● Given request:
Copy out the following data with every "common name" swapped for "vernacular name", keeping all other text the same.

● Working data:

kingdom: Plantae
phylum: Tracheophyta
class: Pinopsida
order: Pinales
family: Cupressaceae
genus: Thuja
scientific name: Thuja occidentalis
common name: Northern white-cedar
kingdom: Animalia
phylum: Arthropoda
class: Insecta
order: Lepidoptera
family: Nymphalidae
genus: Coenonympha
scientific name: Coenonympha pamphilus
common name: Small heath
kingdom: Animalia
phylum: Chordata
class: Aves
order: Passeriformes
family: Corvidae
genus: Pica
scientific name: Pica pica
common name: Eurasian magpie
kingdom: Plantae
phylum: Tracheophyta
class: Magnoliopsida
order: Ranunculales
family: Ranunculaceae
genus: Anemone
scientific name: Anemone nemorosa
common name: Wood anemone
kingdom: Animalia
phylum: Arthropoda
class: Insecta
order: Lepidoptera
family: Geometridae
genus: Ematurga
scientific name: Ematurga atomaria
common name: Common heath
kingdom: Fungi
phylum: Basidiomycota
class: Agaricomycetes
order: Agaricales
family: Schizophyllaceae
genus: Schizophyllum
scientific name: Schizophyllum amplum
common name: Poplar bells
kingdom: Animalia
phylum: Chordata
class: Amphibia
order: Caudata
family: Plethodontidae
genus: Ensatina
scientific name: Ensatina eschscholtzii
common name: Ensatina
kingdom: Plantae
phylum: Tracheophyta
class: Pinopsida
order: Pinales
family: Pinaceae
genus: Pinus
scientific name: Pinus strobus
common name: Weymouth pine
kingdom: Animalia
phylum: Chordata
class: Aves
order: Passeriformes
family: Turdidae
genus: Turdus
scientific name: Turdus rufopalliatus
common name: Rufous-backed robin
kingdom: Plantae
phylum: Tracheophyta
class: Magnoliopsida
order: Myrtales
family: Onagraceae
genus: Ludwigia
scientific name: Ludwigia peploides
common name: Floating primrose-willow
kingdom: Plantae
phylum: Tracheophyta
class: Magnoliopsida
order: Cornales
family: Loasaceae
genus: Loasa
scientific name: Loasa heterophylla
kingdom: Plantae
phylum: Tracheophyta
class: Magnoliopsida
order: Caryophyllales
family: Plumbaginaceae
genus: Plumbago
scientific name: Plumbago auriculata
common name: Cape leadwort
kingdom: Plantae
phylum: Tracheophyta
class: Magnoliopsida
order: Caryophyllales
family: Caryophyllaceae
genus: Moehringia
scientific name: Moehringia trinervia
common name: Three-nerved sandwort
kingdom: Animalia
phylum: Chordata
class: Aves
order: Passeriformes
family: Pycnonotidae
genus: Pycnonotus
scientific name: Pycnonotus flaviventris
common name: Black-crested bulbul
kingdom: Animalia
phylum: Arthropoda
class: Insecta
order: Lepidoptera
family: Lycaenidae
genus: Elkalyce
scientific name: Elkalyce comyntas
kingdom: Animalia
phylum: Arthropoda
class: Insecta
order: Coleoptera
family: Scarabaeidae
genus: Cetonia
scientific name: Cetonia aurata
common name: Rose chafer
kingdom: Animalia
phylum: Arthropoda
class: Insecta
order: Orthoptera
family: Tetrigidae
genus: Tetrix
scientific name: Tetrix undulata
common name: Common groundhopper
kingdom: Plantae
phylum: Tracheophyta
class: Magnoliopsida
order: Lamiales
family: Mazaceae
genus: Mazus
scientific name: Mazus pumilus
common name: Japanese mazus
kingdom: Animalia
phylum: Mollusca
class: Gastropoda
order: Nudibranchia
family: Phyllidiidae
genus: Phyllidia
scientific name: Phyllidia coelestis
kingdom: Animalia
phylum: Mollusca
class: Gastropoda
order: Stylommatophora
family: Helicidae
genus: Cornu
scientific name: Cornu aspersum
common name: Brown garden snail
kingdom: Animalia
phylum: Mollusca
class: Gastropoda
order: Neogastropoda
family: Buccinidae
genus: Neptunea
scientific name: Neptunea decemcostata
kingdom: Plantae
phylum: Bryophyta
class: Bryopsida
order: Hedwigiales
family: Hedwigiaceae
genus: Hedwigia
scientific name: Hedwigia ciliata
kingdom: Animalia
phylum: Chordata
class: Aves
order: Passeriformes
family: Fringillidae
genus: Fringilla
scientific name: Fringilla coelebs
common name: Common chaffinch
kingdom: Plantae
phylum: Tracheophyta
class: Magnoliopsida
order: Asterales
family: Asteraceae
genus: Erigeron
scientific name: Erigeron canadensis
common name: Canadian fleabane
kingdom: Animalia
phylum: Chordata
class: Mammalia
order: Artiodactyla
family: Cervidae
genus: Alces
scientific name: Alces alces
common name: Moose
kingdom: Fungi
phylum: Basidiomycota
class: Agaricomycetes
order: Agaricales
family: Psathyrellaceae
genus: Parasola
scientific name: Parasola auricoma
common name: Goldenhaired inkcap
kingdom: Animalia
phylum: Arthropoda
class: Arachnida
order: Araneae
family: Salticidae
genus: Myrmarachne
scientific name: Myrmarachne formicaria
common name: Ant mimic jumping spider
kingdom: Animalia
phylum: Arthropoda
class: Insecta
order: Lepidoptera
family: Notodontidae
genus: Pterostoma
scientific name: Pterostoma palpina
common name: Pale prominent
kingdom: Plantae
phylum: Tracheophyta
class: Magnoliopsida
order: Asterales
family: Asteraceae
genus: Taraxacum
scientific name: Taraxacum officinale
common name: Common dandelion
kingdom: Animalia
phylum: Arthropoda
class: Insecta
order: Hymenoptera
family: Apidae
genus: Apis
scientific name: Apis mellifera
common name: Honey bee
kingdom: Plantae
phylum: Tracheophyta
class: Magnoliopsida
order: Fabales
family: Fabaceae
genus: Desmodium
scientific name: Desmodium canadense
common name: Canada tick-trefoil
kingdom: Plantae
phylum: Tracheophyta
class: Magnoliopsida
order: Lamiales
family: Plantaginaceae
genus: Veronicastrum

● Full response:
kingdom: Plantae
phylum: Tracheophyta
class: Pinopsida
order: Pinales
family: Cupressaceae
genus: Thuja
scientific name: Thuja occidentalis
vernacular name: Northern white-cedar
kingdom: Animalia
phylum: Arthropoda
class: Insecta
order: Lepidoptera
family: Nymphalidae
genus: Coenonympha
scientific name: Coenonympha pamphilus
vernacular name: Small heath
kingdom: Animalia
phylum: Chordata
class: Aves
order: Passeriformes
family: Corvidae
genus: Pica
scientific name: Pica pica
vernacular name: Eurasian magpie
kingdom: Plantae
phylum: Tracheophyta
class: Magnoliopsida
order: Ranunculales
family: Ranunculaceae
genus: Anemone
scientific name: Anemone nemorosa
vernacular name: Wood anemone
kingdom: Animalia
phylum: Arthropoda
class: Insecta
order: Lepidoptera
family: Geometridae
genus: Ematurga
scientific name: Ematurga atomaria
vernacular name: Common heath
kingdom: Fungi
phylum: Basidiomycota
class: Agaricomycetes
order: Agaricales
family: Schizophyllaceae
genus: Schizophyllum
scientific name: Schizophyllum amplum
vernacular name: Poplar bells
kingdom: Animalia
phylum: Chordata
class: Amphibia
order: Caudata
family: Plethodontidae
genus: Ensatina
scientific name: Ensatina eschscholtzii
vernacular name: Ensatina
kingdom: Plantae
phylum: Tracheophyta
class: Pinopsida
order: Pinales
family: Pinaceae
genus: Pinus
scientific name: Pinus strobus
vernacular name: Weymouth pine
kingdom: Animalia
phylum: Chordata
class: Aves
order: Passeriformes
family: Turdidae
genus: Turdus
scientific name: Turdus rufopalliatus
vernacular name: Rufous-backed robin
kingdom: Plantae
phylum: Tracheophyta
class: Magnoliopsida
order: Myrtales
family: Onagraceae
genus: Ludwigia
scientific name: Ludwigia peploides
vernacular name: Floating primrose-willow
kingdom: Plantae
phylum: Tracheophyta
class: Magnoliopsida
order: Cornales
family: Loasaceae
genus: Loasa
scientific name: Loasa heterophylla
kingdom: Plantae
phylum: Tracheophyta
class: Magnoliopsida
order: Caryophyllales
family: Plumbaginaceae
genus: Plumbago
scientific name: Plumbago auriculata
vernacular name: Cape leadwort
kingdom: Plantae
phylum: Tracheophyta
class: Magnoliopsida
order: Caryophyllales
family: Caryophyllaceae
genus: Moehringia
scientific name: Moehringia trinervia
vernacular name: Three-nerved sandwort
kingdom: Animalia
phylum: Chordata
class: Aves
order: Passeriformes
family: Pycnonotidae
genus: Pycnonotus
scientific name: Pycnonotus flaviventris
vernacular name: Black-crested bulbul
kingdom: Animalia
phylum: Arthropoda
class: Insecta
order: Lepidoptera
family: Lycaenidae
genus: Elkalyce
scientific name: Elkalyce comyntas
kingdom: Animalia
phylum: Arthropoda
class: Insecta
order: Coleoptera
family: Scarabaeidae
genus: Cetonia
scientific name: Cetonia aurata
vernacular name: Rose chafer
kingdom: Animalia
phylum: Arthropoda
class: Insecta
order: Orthoptera
family: Tetrigidae
genus: Tetrix
scientific name: Tetrix undulata
vernacular name: Common groundhopper
kingdom: Plantae
phylum: Tracheophyta
class: Magnoliopsida
order: Lamiales
family: Mazaceae
genus: Mazus
scientific name: Mazus pumilus
vernacular name: Japanese mazus
kingdom: Animalia
phylum: Mollusca
class: Gastropoda
order: Nudibranchia
family: Phyllidiidae
genus: Phyllidia
scientific name: Phyllidia coelestis
kingdom: Animalia
phylum: Mollusca
class: Gastropoda
order: Stylommatophora
family: Helicidae
genus: Cornu
scientific name: Cornu aspersum
vernacular name: Brown garden snail
kingdom: Animalia
phylum: Mollusca
class: Gastropoda
order: Neogastropoda
family: Buccinidae
genus: Neptunea
scientific name: Neptunea decemcostata
kingdom: Plantae
phylum: Bryophyta
class: Bryopsida
order: Hedwigiales
family: Hedwigiaceae
genus: Hedwigia
scientific name: Hedwigia ciliata
kingdom: Animalia
phylum: Chordata
class: Aves
order: Passeriformes
family: Fringillidae
genus: Fringilla
scientific name: Fringilla coelebs
vernacular name: Common chaffinch
kingdom: Plantae
phylum: Tracheophyta
class: Magnoliopsida
order: Asterales
family: Asteraceae
genus: Erigeron
scientific name: Erigeron canadensis
vernacular name: Canadian fleabane
kingdom: Animalia
phylum: Chordata
class: Mammalia
order: Artiodactyla
family: Cervidae
genus: Alces
scientific name: Alces alces
vernacular name: Moose
kingdom: Fungi
phylum: Basidiomycota
class: Agaricomycetes
order: Agaricales
family: Psathyrellaceae
genus: Parasola
scientific name: Parasola auricoma
vernacular name: Goldenhaired inkcap
kingdom: Animalia
phylum: Arthropoda
class: Arachnida
order: Araneae
family: Salticidae
genus: Myrmarachne
scientific name: Myrmarachne formicaria
vernacular name: Ant mimic jumping spider
kingdom: Animalia
phylum: Arthropoda
class: Insecta
order: Lepidoptera
family: Notodontidae
genus: Pterostoma
scientific name: Pterostoma palpina
vernacular name: Pale prominent
kingdom: Plantae
phylum: Tracheophyta
class: Magnoliopsida
order: Asterales
family: Asteraceae
genus: Taraxacum
scientific name: Taraxacum officinale
vernacular name: Common dandelion
kingdom: Animalia
phylum: Arthropoda
class: Insecta
order: Hymenoptera
family: Apidae
genus: Apis
scientific name: Apis mellifera
vernacular name: Honey bee
kingdom: Plantae
phylum: Tracheophyta
class: Magnoliopsida
order: Fabales
family: Fabaceae
genus: Desmodium
scientific name: Desmodium canadense
vernacular name: Canada tick-trefoil
kingdom: Plantae
phylum: Tracheophyta
class: Magnoliopsida
order: Lamiales
family: Plantaginaceae
genus: Veronicastrum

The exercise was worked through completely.